▶ _Work order_: The records below are split into lines. How many of those lines contain the string "have"? Reply with the number only.
+ + + +
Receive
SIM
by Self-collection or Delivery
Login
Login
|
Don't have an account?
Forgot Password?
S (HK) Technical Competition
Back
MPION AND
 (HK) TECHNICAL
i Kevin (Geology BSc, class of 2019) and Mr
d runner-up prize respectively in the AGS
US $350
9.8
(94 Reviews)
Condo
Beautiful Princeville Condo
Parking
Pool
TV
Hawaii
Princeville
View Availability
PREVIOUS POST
+ + + +
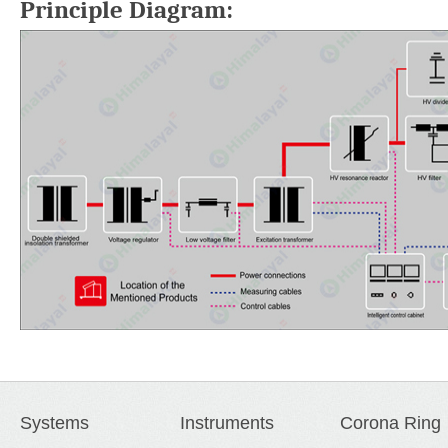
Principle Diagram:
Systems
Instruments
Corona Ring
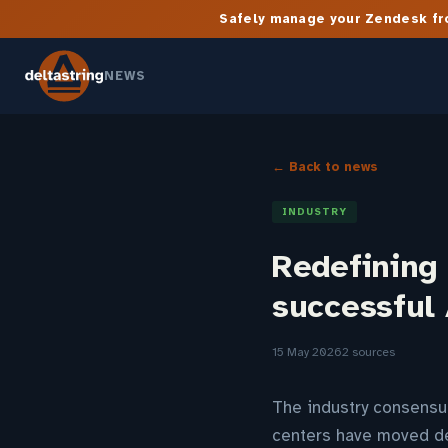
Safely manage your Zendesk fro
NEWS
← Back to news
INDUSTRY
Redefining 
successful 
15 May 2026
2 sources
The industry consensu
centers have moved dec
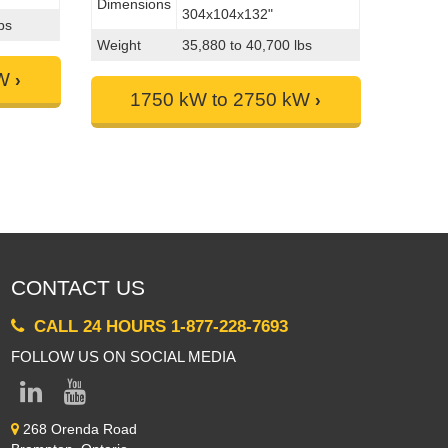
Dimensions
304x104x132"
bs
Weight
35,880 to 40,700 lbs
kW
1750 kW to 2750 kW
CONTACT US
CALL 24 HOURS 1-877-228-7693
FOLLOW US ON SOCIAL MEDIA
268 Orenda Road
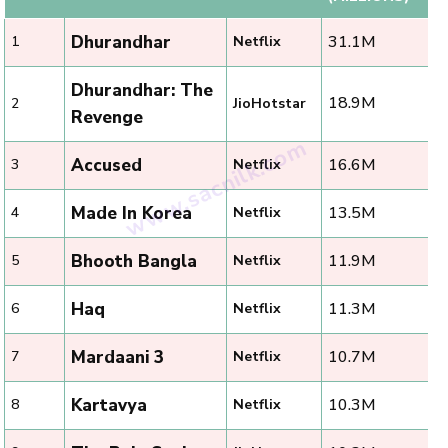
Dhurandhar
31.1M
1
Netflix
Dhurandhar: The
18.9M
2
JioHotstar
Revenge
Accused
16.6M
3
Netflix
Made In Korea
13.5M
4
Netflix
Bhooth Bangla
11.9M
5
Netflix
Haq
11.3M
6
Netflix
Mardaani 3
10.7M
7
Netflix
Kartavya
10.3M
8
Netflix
+ + + +
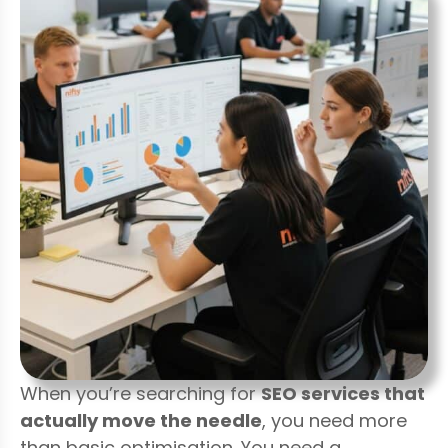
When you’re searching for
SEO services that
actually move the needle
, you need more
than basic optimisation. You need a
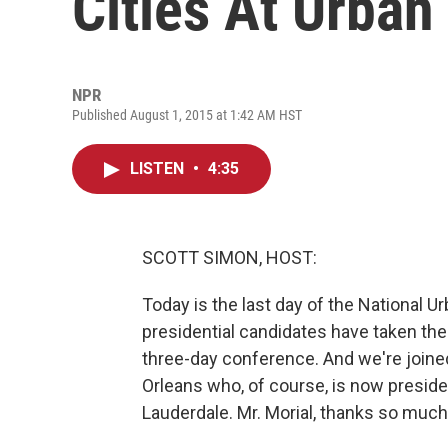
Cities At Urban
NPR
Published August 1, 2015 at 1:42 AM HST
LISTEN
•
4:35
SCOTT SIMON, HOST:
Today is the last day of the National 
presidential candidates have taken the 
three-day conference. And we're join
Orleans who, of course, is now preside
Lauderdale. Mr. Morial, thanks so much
+ + + +
▶ _Written answer_: 3